In 1962, El Sheikh established Abu-Hamad Town Hospital before becoming a registrar for two years at Khartoum Eye Hospital. Later in 1963, he moved to the United Kingdom where he worked at Moorfields Eye Hospital and earned a diploma in Ophthalmology from the Royal College of Physicians of London in 1964 and the Royal College of Surgeons of England in 1964.

El Sheikh returned to Sudan, working at Khartoum Eye Hospital as Junior Eye Specialist, and at Wad Madani Hospital as a relief ophthalmologist, between 1964 and 1965. He then moved to the Department of Surgery, University of Khartoum, as a Lecturer in Ophthalmology in 1967. Later he became an associate professor in 1973.

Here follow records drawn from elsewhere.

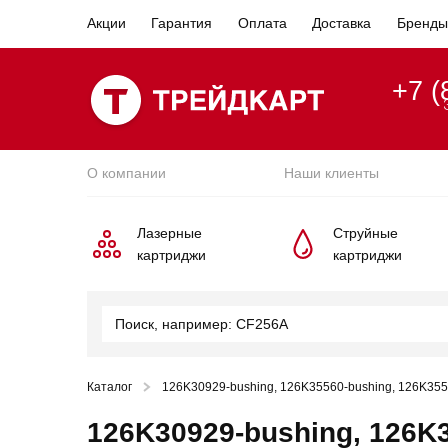
Акции
Гарантия
Оплата
Доставка
Бренды
+7 (
О компании
Наши клиенты
Лазерные
Струйные
картриджи
картриджи
Каталог
126K30929-bushing, 126K35560-bushing, 126K355
126K30929-bushing, 126K3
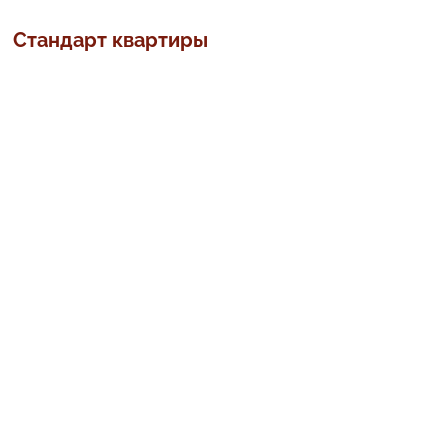
Стандарт квартиры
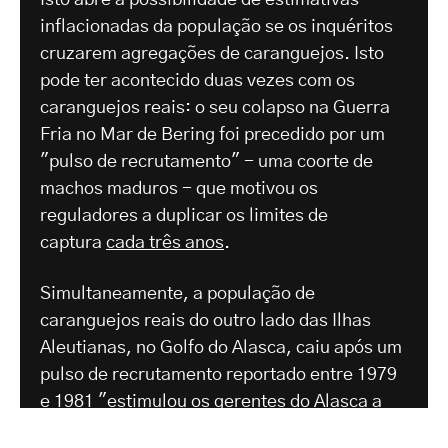
Isto abre a possibilidade de estimativas
inflacionadas da população se os inquéritos
cruzarem agregações de caranguejos. Isto
pode ter acontecido duas vezes com os
caranguejos reais: o seu colapso na Guerra
Fria no Mar de Bering foi precedido por um
"pulso de recrutamento" - uma coorte de
machos maduros - que motivou os
reguladores a duplicar os limites de
captura
cada
três anos
.
Simultaneamente, a população de
caranguejos reais do outro lado das Ilhas
Aleutianas, no Golfo do Alasca, caiu após um
pulso de recrutamento reportado entre 1979
e 1981 "estimulou os gerentes do Alasca a
animar uma duplicação da colheita num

One of El Sheikh’s siblings was El Shafiei, a well-known Sudanese politician who was executed with Abdel Khaliq Mahjub in 1971 by Jaafar Nimeiry for their involvement in the 1971 Sudanese coup d'état attempt. Thus, after his brother's execution, El Sheikh decided to go to the UK, as he was awarded the World Health Organization (WHO) Research Fellow at the UCL Institute of Ophthalmology, and an Honorary Senior Registrar position in the Moorfields Eye Hospital between 1973–1978. During that period, he completed epidemiology and medical statistics training at the London School of Hygiene and Tropical Medicine (1975–1976). He conducted several fields and laboratory work before obtaining his Doctor of Philosophy from the University of London in 1978.

Upon his return to Sudan in 1988, El Sheikh joined the University of Khartoum as a professor of Ophthalmology. He later established the Department of Ophthalmology in 1994 and retired in 1998.

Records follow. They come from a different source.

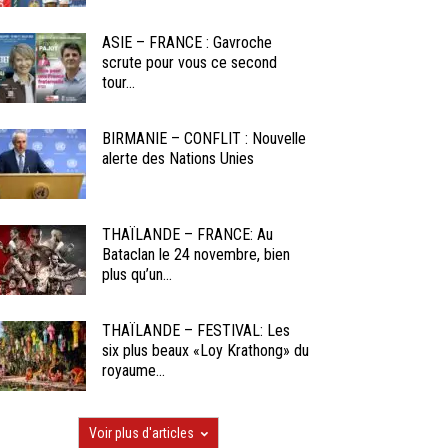
ASIE – FRANCE : Gavroche
scrute pour vous ce second
tour...
BIRMANIE – CONFLIT : Nouvelle
alerte des Nations Unies
THAÏLANDE – FRANCE: Au
Bataclan le 24 novembre, bien
plus qu’un...
THAÏLANDE – FESTIVAL: Les
six plus beaux «Loy Krathong» du
royaume...
Voir plus d'articles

=== Personal life and death ===
El Sheikh was married and had four children. He died on 23 September 2009 in Khartoum.

== Field work ==
El Sheikh was involved in many projects to improve eye surgery with a keen interest in dacryocystorhinostomy and oculoplastic. El Sheikh worked on several projects with World Health Organization. He was the WHO expert and a member of the steering committee of Onchocerciasis. El Sheikh was the President of the Sudanese Ophthalmological Society (1979–1981), and since 1983, he was a member of the Executive Board of the International Agency for the Prevention of Blindness.

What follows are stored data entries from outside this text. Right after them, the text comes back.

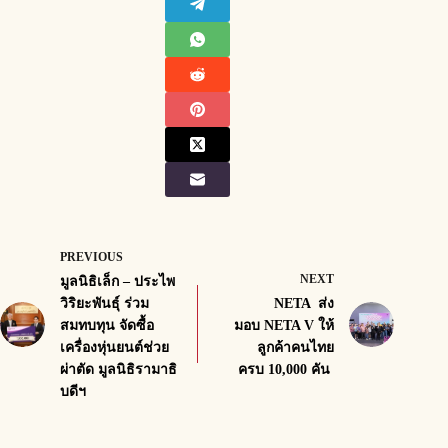
PREVIOUS
NEXT
มูลนิธิเล็ก – ประไพ
วิริยะพันธุ์ ร่วม
NETA ส่ง
สมทบทุน จัดซื้อ
มอบ NETA V ให้
เครื่องหุ่นยนต์ช่วย
ลูกค้าคนไทย
ผ่าตัด มูลนิธิรามาธิ
ครบ 10,000 คัน
บดีฯ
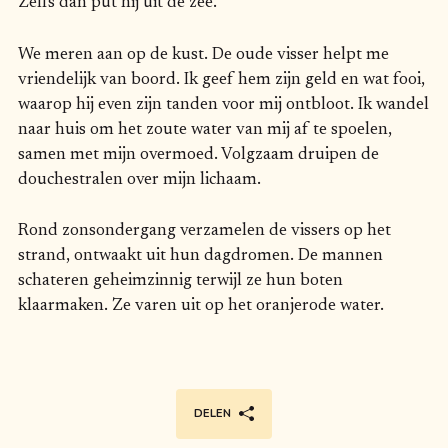
Zelfs dan put hij uit de zee.
We meren aan op de kust. De oude visser helpt me
vriendelijk van boord. Ik geef hem zijn geld en wat fooi,
waarop hij even zijn tanden voor mij ontbloot. Ik wandel
naar huis om het zoute water van mij af te spoelen,
samen met mijn overmoed. Volgzaam druipen de
douchestralen over mijn lichaam.
Rond zonsondergang verzamelen de vissers op het
strand, ontwaakt uit hun dagdromen. De mannen
schateren geheimzinnig terwijl ze hun boten
klaarmaken. Ze varen uit op het oranjerode water.
DELEN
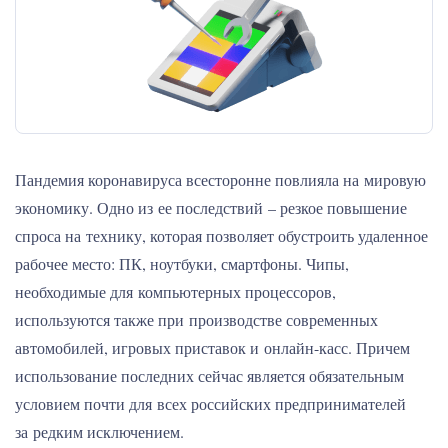
Пандемия коронавируса всесторонне повлияла на мировую
экономику. Одно из ее последствий – резкое повышение
спроса на технику, которая позволяет обустроить удаленное
рабочее место: ПК, ноутбуки, смартфоны. Чипы,
необходимые для компьютерных процессоров,
используются также при производстве современных
автомобилей, игровых приставок и онлайн-касс. Причем
использование последних сейчас является обязательным
условием почти для всех российских предпринимателей
за редким исключением.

El Sheikh was known for philanthropic work. Since 1990, he, with the assistance of HelpAge International, pioneered organising eye care campaigns and creating mobile eye care units that offered free treatment for more than 23,000 Sudanese and refugees. However, his efforts were not always welcomed, and he was taken to court several times for operating on patients outside hospitals.

== Awards and honours ==
El Sheikh is one of the most celebrated Sudanese doctors, holding a multitude of honors and awards. He was elected a Fellow of the Royal College of Ophthalmologists (FRCOphth) in 1990. In 1995, the National Sudanese Society for Eye Treatment named their annual prize after El Sheikh in honor of his contributions to ophthalmology. The Sudanese government awarded him the Gold Medal for Science, Literature and Arts and Az-Zubair Prize for Innovation and Scientific Excellence in 2003.